• **WHAT THIS TASK INVOLVES**
Reproduce the records that follow in full, excluding any picture they contain.

• **THE RECORDS**
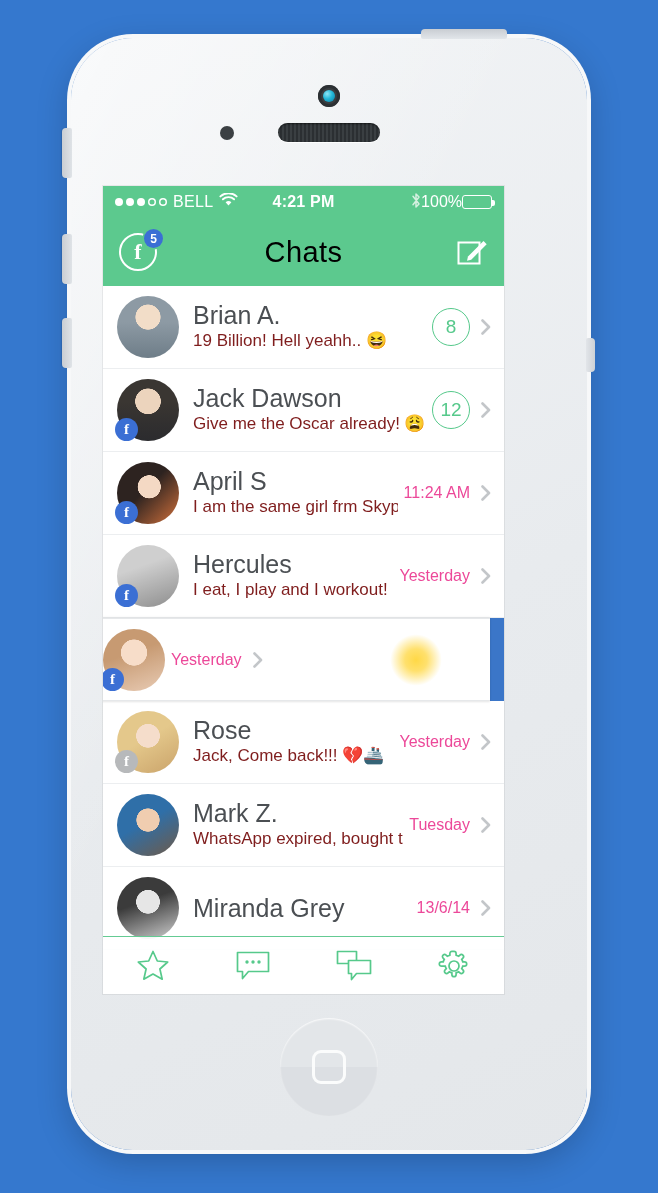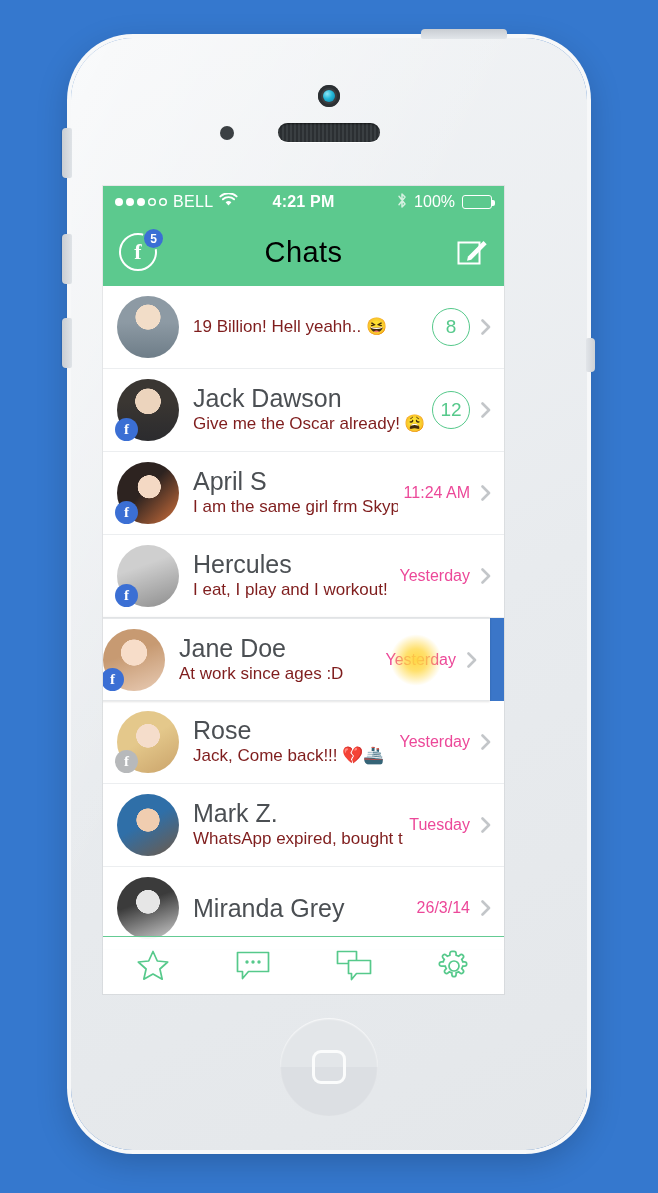--- a/index.html
+++ b/index.html
@@ -94,21 +94,21 @@
   }
   #sb-left{ display:flex; align-items:center; gap:6px; }
   .dots{ display:flex; gap:3px; align-items:center; }
   .dot{ width:8px; height:8px; border-radius:50%; background:#fff; }
   .dot.hollow{ background:transparent; box-shadow:inset 0 0 0 1.5px #fff; }
   #carrier{ font-size:16px; letter-spacing:.3px; }
   #sb-time{
     position:absolute; left:0; right:0; text-align:center;
     font-size:16px; font-weight:bold; letter-spacing:.2px;
   }
-  #sb-right{ margin-left:auto; display:flex; align-items:center; gap:7px; position:relative; z-index:2;}
+  #sb-right{ margin-left:auto; display:flex; align-items:center; gap:0; position:relative; z-index:2;}
   #battery-pct{ font-size:16px; }
   #battery{
     width:30px; height:14px; border:1.5px solid #fff; border-radius:3px;
     padding:1.5px; position:relative;
   }
   #battery::after{
     content:""; position:absolute; right:-4px; top:4px; width:3px; height:6px;
     background:#fff; border-radius:0 2px 2px 0;
   }
   #battery-fill{ height:100%; background:#fff; border-radius:1px; }
@@ -280,20 +280,21 @@
       </div>
     </div>
 
     <div id="chatlist">
         <div class="swipe-holder">
           <div class="row">
             <div class="avatar-wrap">
               <div class="avatar" style="background-image:radial-gradient(circle at 50% 34%, #f2ddc8 0 24%, rgba(0,0,0,0) 25%), linear-gradient(180deg,#8d9aa4 0 42%,#6e7d88 100%)"></div>
             </div>
             <div class="row-text">
+              <div class="row-name">Brian A.</div>
               <div class="row-msg"><span>19 Billion! Hell yeahh..</span> <span class="emoji">😆</span></div>
             </div>
             <div class="row-right">
               <span class="badge">8</span>
               <span class="chev">
                 <svg width="16" height="16" viewBox="0 0 16 16">
                   <path d="M4.5 1.5 11 8l-6.5 6.5" stroke="#c3c6c9" stroke-width="2.6" fill="none" stroke-linecap="round" stroke-linejoin="round"></path>
                 </svg>
               </span>
             </div>
@@ -361,24 +362,20 @@
         </div>
         <div class="swipe-holder">
           <div id="swipe-action">
             <span>Call</span>
           </div>
           <div class="row swiped">
             <div class="avatar-wrap">
               <div class="avatar" style="background-image:radial-gradient(circle at 50% 38%, #f7ddc9 0 26%, rgba(0,0,0,0) 27%), linear-gradient(160deg,#c79a72 0 40%,#e8cbb4 100%)"></div>
               <div class="fbdot">f</div>
             </div>
-            <div class="row-text">
-              <div class="row-name">Jane Doe</div>
-              <div class="row-msg"><span>At work since ages :D</span></div>
-            </div>
             <div class="row-right">
               <span class="row-time">Yesterday</span>
               <span class="chev">
                 <svg width="16" height="16" viewBox="0 0 16 16">
                   <path d="M4.5 1.5 11 8l-6.5 6.5" stroke="#c3c6c9" stroke-width="2.6" fill="none" stroke-linecap="round" stroke-linejoin="round"></path>
                 </svg>
               </span>
             </div>
           </div>
           <div id="tap-glow"></div>
@@ -424,21 +421,21 @@
         </div>
         <div class="swipe-holder">
           <div class="row">
             <div class="avatar-wrap">
               <div class="avatar" style="background-image:radial-gradient(circle at 50% 40%, #e6e6e6 0 24%, rgba(0,0,0,0) 25%), linear-gradient(160deg,#3b3b3b 0 40%,#cfcfcf 100%)"></div>
             </div>
             <div class="row-text">
               <div class="row-name">Miranda Grey</div>
             </div>
             <div class="row-right">
-              <span class="row-time">26/3/14</span>
+              <span class="row-time">13/6/14</span>
               <span class="chev">
                 <svg width="16" height="16" viewBox="0 0 16 16">
                   <path d="M4.5 1.5 11 8l-6.5 6.5" stroke="#c3c6c9" stroke-width="2.6" fill="none" stroke-linecap="round" stroke-linejoin="round"></path>
                 </svg>
               </span>
             </div>
           </div>
         </div>
       </div>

• **TASK RESULT**
--- a/index.html
+++ b/index.html
@@ -94,21 +94,21 @@
   }
   #sb-left{ display:flex; align-items:center; gap:6px; }
   .dots{ display:flex; gap:3px; align-items:center; }
   .dot{ width:8px; height:8px; border-radius:50%; background:#fff; }
   .dot.hollow{ background:transparent; box-shadow:inset 0 0 0 1.5px #fff; }
   #carrier{ font-size:16px; letter-spacing:.3px; }
   #sb-time{
     position:absolute; left:0; right:0; text-align:center;
     font-size:16px; font-weight:bold; letter-spacing:.2px;
   }
-  #sb-right{ margin-left:auto; display:flex; align-items:center; gap:7px; position:relative; z-index:2;}
+  #sb-right{ margin-left:auto; display:flex; align-items:center; gap:0; position:relative; z-index:2;}
   #battery-pct{ font-size:16px; }
   #battery{
     width:30px; height:14px; border:1.5px solid #fff; border-radius:3px;
     padding:1.5px; position:relative;
   }
   #battery::after{
     content:""; position:absolute; right:-4px; top:4px; width:3px; height:6px;
     background:#fff; border-radius:0 2px 2px 0;
   }
   #battery-fill{ height:100%; background:#fff; border-radius:1px; }
@@ -280,20 +280,21 @@
       </div>
     </div>
 
     <div id="chatlist">
         <div class="swipe-holder">
           <div class="row">
             <div class="avatar-wrap">
               <div class="avatar" style="background-image:radial-gradient(circle at 50% 34%, #f2ddc8 0 24%, rgba(0,0,0,0) 25%), linear-gradient(180deg,#8d9aa4 0 42%,#6e7d88 100%)"></div>
             </div>
             <div class="row-text">
+              <div class="row-name">Brian A.</div>
               <div class="row-msg"><span>19 Billion! Hell yeahh..</span> <span class="emoji">😆</span></div>
             </div>
             <div class="row-right">
               <span class="badge">8</span>
               <span class="chev">
                 <svg width="16" height="16" viewBox="0 0 16 16">
                   <path d="M4.5 1.5 11 8l-6.5 6.5" stroke="#c3c6c9" stroke-width="2.6" fill="none" stroke-linecap="round" stroke-linejoin="round"></path>
                 </svg>
               </span>
             </div>
@@ -361,24 +362,20 @@
         </div>
         <div class="swipe-holder">
           <div id="swipe-action">
             <span>Call</span>
           </div>
           <div class="row swiped">
             <div class="avatar-wrap">
               <div class="avatar" style="background-image:radial-gradient(circle at 50% 38%, #f7ddc9 0 26%, rgba(0,0,0,0) 27%), linear-gradient(160deg,#c79a72 0 40%,#e8cbb4 100%)"></div>
               <div class="fbdot">f</div>
             </div>
-            <div class="row-text">
-              <div class="row-name">Jane Doe</div>
-              <div class="row-msg"><span>At work since ages :D</span></div>
-            </div>
             <div class="row-right">
               <span class="row-time">Yesterday</span>
               <span class="chev">
                 <svg width="16" height="16" viewBox="0 0 16 16">
                   <path d="M4.5 1.5 11 8l-6.5 6.5" stroke="#c3c6c9" stroke-width="2.6" fill="none" stroke-linecap="round" stroke-linejoin="round"></path>
                 </svg>
               </span>
             </div>
           </div>
           <div id="tap-glow"></div>
@@ -424,21 +421,21 @@
         </div>
         <div class="swipe-holder">
           <div class="row">
             <div class="avatar-wrap">
               <div class="avatar" style="background-image:radial-gradient(circle at 50% 40%, #e6e6e6 0 24%, rgba(0,0,0,0) 25%), linear-gradient(160deg,#3b3b3b 0 40%,#cfcfcf 100%)"></div>
             </div>
             <div class="row-text">
               <div class="row-name">Miranda Grey</div>
             </div>
             <div class="row-right">
-              <span class="row-time">26/3/14</span>
+              <span class="row-time">13/6/14</span>
               <span class="chev">
                 <svg width="16" height="16" viewBox="0 0 16 16">
                   <path d="M4.5 1.5 11 8l-6.5 6.5" stroke="#c3c6c9" stroke-width="2.6" fill="none" stroke-linecap="round" stroke-linejoin="round"></path>
                 </svg>
               </span>
             </div>
           </div>
         </div>
       </div>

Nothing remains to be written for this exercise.